The ``Hyrax`` Configuration System
==================================

``hyrax`` makes extensive use of the config variables to manage the runtime environment of training and inference runs. There is a ``hyrax_default_config.toml``  file (full contents listed :ref:`here<complete_default_config>`), included with ``hyrax``, that contains every variable that ``hyrax`` could need to operate. To create a custom configuration file, simply create a ``.toml`` file and change variables as you see fit, or if you’re running with a custom dataset or model, add your own variables.
For a practical walkthrough that starts from a minimal override file, see :doc:`configuration`.

Config variables are inherited from a hierarchy of sources, similar to ``python`` classes. First, ``hyrax`` will read the variables set in the default configuration. Next, it will load the relevant default config of any custom ``hyrax`` packages that the user is utilizing (see :doc:`/external_library_package` for how to set up package-level defaults). It determines what packages to include by checking what custom classes are loaded in initially and looking for the relevant default configs. If a package doesn’t have a default, ``hyrax`` will throw a warning. Finally, it will use whatever variables have been declared in the user defined config toml (see the :doc:`config basics notebook </notebooks/config_basics>` for how to load those through a notebook or script). Config variables at each step can overwrite config variables from previous steps which leads to the following priority:
- Variables from a user defined config toml are used
- Default configs from custom ``hyrax`` packages are used for those variables which the user has not defined
- The base default config is used for those variables which the user has not defined and don't exist in any packages

.. figure:: _static/hyrax_config_system.png
   :width: 100%
   :alt: The inheritance hierarchy of the hyrax configuration system.

``hyrax`` will pass along all the configuration variables to the relevant models and dataset classes and allows them to configure the runtime through one system. This allows for extensibility and cross-compatibility within the broader “hyrax ecosystem”. From the point of view of the code, these configuration variables should be static. This makes it easier for researchers to develop code separate from the runtime environment.

A core design principle of ``hyrax`` is "code by config", meaning that all runtime parameters should be set through configuration files rather than hard-coded values. This approach enhances flexibility, reproducibility, and ease of experimentation, as users can modify configurations without altering the underlying codebase. This also facilitates sharing and collaboration, as configurations can be easily shared and adapted for different use cases while keeping fundamental models and datasets consistent.
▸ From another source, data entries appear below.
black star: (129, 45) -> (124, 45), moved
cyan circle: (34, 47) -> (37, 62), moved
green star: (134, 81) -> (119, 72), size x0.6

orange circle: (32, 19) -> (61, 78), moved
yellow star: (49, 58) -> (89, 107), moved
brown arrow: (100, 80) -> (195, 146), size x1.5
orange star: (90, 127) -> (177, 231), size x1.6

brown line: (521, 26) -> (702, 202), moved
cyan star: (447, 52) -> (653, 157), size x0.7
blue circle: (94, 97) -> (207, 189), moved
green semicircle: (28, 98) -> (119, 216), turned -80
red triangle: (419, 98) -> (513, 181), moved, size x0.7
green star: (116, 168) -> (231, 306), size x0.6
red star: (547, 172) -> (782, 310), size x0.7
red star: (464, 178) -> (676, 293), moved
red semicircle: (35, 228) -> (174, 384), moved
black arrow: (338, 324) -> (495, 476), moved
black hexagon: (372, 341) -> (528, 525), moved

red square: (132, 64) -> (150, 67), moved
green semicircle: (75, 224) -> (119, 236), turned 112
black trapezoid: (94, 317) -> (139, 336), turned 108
Typed configuration schemas
---------------------------

Hyrax uses Pydantic internally to validate the ``[data_request]`` configuration table,
which describes datasets for training, validation, and inference (see the
:doc:`data requests notebook </notebooks/data_requests>` for a hands-on walkthrough).
This validation helps catch configuration errors early by ensuring required fields
like ``primary_id_field`` are present and properly structured. The exact field-level
expectations for datasets are documented in :doc:`dataset_class_reference`.
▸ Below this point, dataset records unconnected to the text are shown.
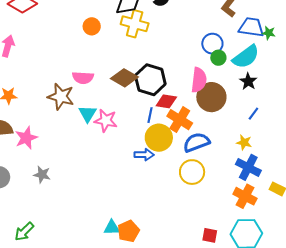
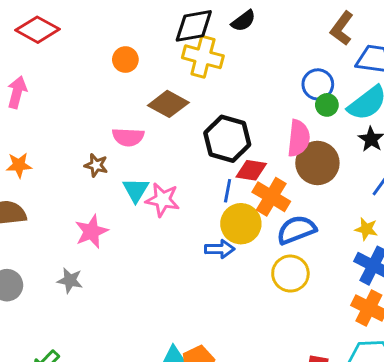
orange circle: (92, 26) -> (125, 60), moved
brown diamond: (124, 78) -> (168, 104), moved
brown star: (61, 97) -> (96, 165), size x0.6
pink star: (26, 138) -> (91, 231), moved

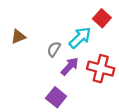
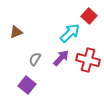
gray semicircle: (54, 49) -> (35, 59), moved
purple square: (56, 97) -> (27, 85), moved

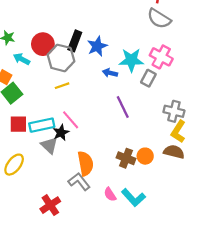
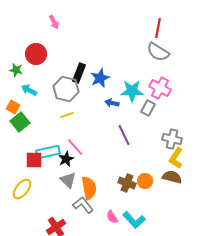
red circle: (43, 44) -> (36, 54), moved
red square: (18, 124) -> (34, 160), moved
gray triangle: (49, 145) -> (68, 180), moved

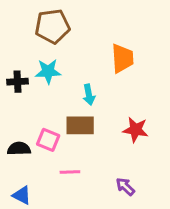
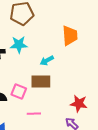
cyan arrow: (89, 95) -> (47, 61), turned 72
red star: (136, 130) -> (79, 104), moved

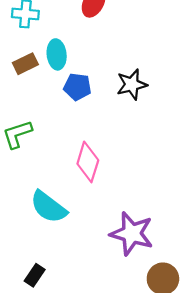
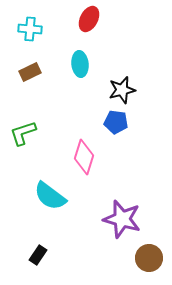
cyan ellipse: (57, 54) -> (80, 64), moved
blue pentagon: (77, 87) -> (116, 122), moved

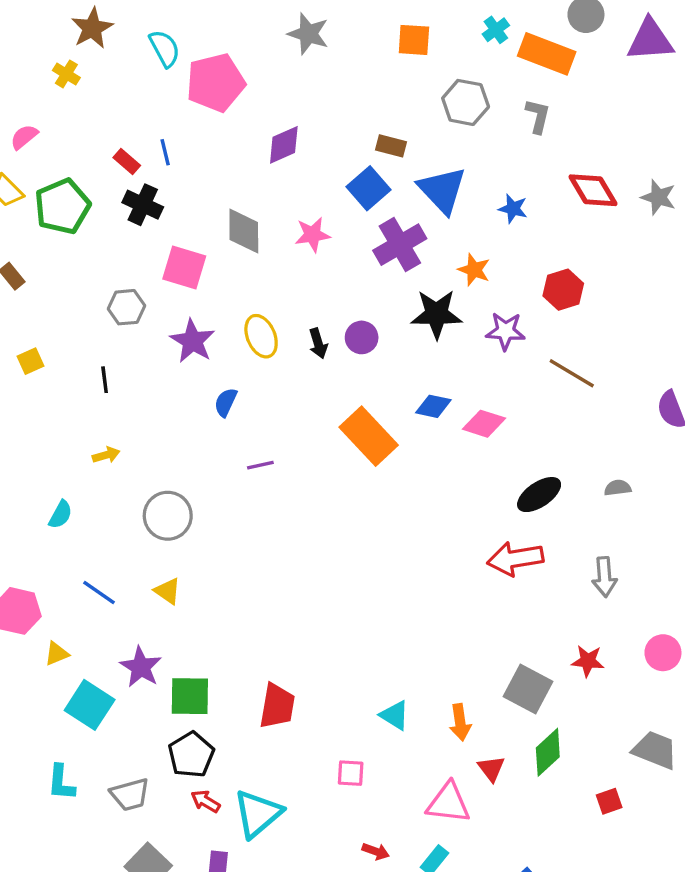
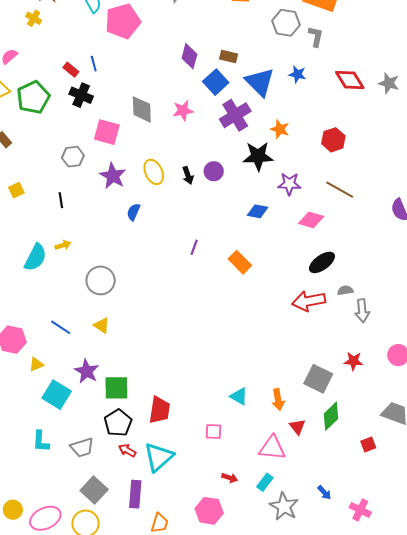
gray hexagon: (466, 102) -> (286, 23), moved
purple diamond: (284, 145) -> (189, 56), moved, turned -50
blue star: (513, 209) -> (297, 74), moved
purple star: (505, 331) -> (289, 184), moved
pink diamond: (484, 424) -> (311, 220), moved
orange rectangle: (369, 436) -> (240, 262), moved, size x0.7
purple line: (260, 465) -> (194, 247), moved, turned -56
gray semicircle: (618, 488) -> (345, 290), moved
cyan semicircle: (60, 515) -> (35, 257), moved, size x1.6
red trapezoid: (277, 706) -> (159, 410), moved

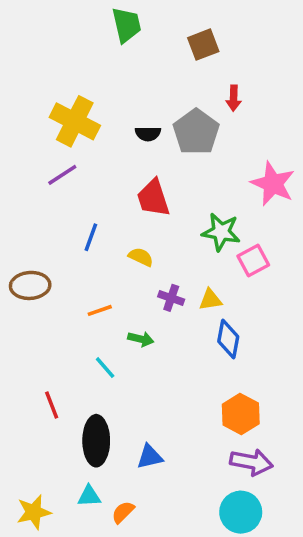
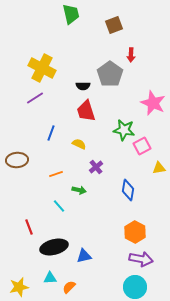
black semicircle: (148, 134) -> (83, 86), moved
purple cross: (171, 298) -> (96, 167), turned 32
yellow triangle: (210, 300) -> (159, 168), moved
black ellipse: (96, 441) -> (54, 247), turned 76

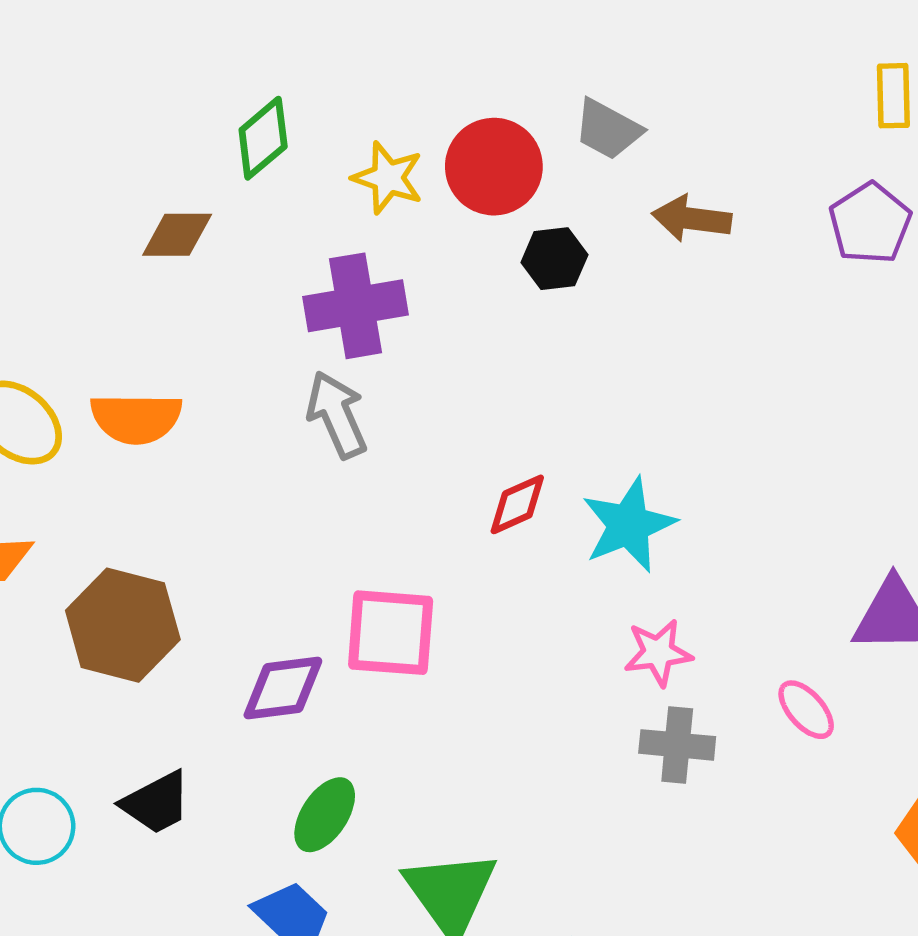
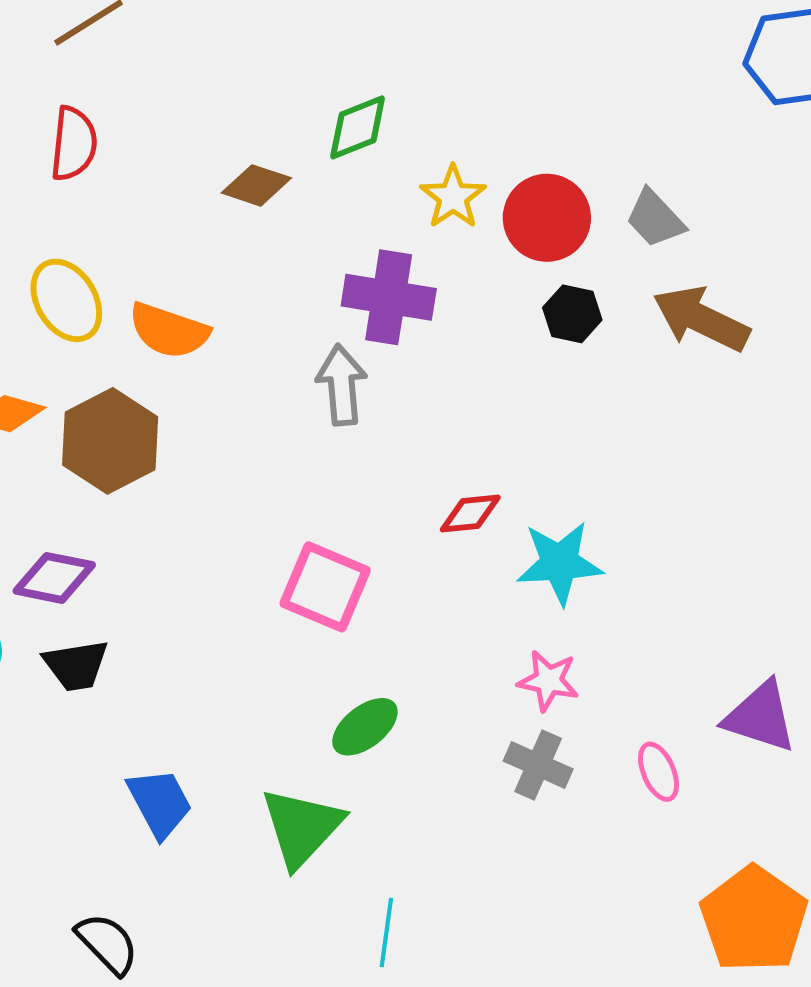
brown arrow: (692, 219) -> (701, 319), size x1.4
brown hexagon: (123, 625) -> (110, 441), moved
purple diamond: (283, 688) -> (54, 578), moved
green ellipse: (325, 815) -> (365, 727), moved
The validation happens automatically when you load a TOML configuration or use
``set_config()``. If there are validation errors, Hyrax will log a warning but continue
to use the configuration as-is for backward compatibility.

Backward compatibility for the legacy ``[model_inputs]`` table name is maintained at
the configuration loading layer.

After training is completed, ``hyrax`` will write out all of the variables (combined from all the various source configs) used at runtime in the runtime directory as a ``runtime_config.toml`` file, so that the user can see what variables were actually used in one place.